Return the lines below exactly as they appear, please, starting with the first and ending with the one that contains "text [177, 1551, 1152, 1613]".

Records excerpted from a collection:

"""

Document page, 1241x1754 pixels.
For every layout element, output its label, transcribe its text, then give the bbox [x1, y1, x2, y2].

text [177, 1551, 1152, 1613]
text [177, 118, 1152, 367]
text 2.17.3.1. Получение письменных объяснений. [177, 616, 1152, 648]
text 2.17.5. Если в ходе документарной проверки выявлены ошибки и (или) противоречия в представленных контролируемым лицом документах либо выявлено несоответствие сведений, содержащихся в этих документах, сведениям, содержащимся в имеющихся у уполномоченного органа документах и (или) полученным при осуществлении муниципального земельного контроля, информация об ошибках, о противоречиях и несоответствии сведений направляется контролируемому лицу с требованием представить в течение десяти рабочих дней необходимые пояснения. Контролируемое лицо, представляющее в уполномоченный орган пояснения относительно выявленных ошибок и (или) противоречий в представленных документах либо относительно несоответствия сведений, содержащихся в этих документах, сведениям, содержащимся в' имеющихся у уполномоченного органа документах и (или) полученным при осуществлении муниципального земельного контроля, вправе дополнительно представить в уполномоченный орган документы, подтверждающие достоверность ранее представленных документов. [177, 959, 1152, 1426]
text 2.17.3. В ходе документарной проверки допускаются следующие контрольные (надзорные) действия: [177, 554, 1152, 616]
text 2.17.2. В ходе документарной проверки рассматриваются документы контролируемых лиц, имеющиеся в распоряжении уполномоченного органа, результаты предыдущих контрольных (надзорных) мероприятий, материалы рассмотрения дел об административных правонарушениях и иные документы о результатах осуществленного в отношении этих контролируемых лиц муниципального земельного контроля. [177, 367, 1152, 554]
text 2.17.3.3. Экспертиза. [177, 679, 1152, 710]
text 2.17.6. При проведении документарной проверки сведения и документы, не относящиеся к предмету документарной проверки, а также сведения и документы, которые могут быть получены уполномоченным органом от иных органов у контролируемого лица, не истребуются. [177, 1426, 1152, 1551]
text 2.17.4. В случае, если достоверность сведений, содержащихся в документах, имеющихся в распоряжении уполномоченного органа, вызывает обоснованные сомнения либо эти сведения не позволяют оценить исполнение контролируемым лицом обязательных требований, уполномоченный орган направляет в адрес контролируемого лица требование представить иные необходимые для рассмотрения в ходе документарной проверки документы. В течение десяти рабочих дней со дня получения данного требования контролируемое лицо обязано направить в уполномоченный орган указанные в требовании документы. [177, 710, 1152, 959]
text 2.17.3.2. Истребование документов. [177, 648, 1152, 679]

"""

SOLUTION FOR THIS EXERCISE:
Document page, 1241x1754 pixels.
For every layout element, output its label, transcribe its text, then give the bbox [x1, y1, x2, y2].

text [177, 1551, 1152, 1613]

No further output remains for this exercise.